Out for his birthday treat with DP and met up with a couple of his friends. These friends are part of a middle-aged blokes group who mostly chat online and occasionally meet up for drinking benders where these respectable professionals claim that 'eating is cheating' and below 'Sweet Caroline' at the tops of their voices in quite expensive bars. It's one of the great joys of DP's life and fair play to him.
Said blokes started talking about their next get-together and it turns our everyone else is bringing their partners and they were asking whether I was coming. Clearly DP didn't realise that it was a mixed group originally and hadn't invited me. So far so good - no real issue with this.
However, without saying he didn't want me to come (it was all 'you can come if you like') it has become pretty obvious that he doesn't want me to come. He says I didn't enjoy myself last time (the only time) I came out with them. This is kind of true because although everyone was pleasant to me, they were already pretty pissed by the time we got there and I didn't know anyone out of the big group of shouting drunk men with regular in-jokes so I was a bit shy. Having said that, I don't think I was too much of a wet blanket.
I can see it from his point of view as it would be a different kind of evening for him if I were there and not having a whale of a time. I'm just feeling a bit excluded and sad - I don't like the feeling that he sees me as a bit of a social liability.

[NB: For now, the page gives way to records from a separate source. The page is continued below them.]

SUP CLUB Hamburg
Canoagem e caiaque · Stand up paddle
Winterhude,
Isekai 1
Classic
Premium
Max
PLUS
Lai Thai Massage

Completely torn between not really wanting to go anyway and feeling really aggrieved that DP doesn't want me to go either. Underneath the bellowing and hail-fellow-well-met drunkenness, this group have been good support to each other through lockdown and are important to each other. I feel like I'm excluded from a big part of his life.
Just feeling a bit sorry for myself, I guess. I don't really want to give free rein to all the self-pity but am I being unusually sensitive? Would most people be a bit pissed off/hurty feelings about this?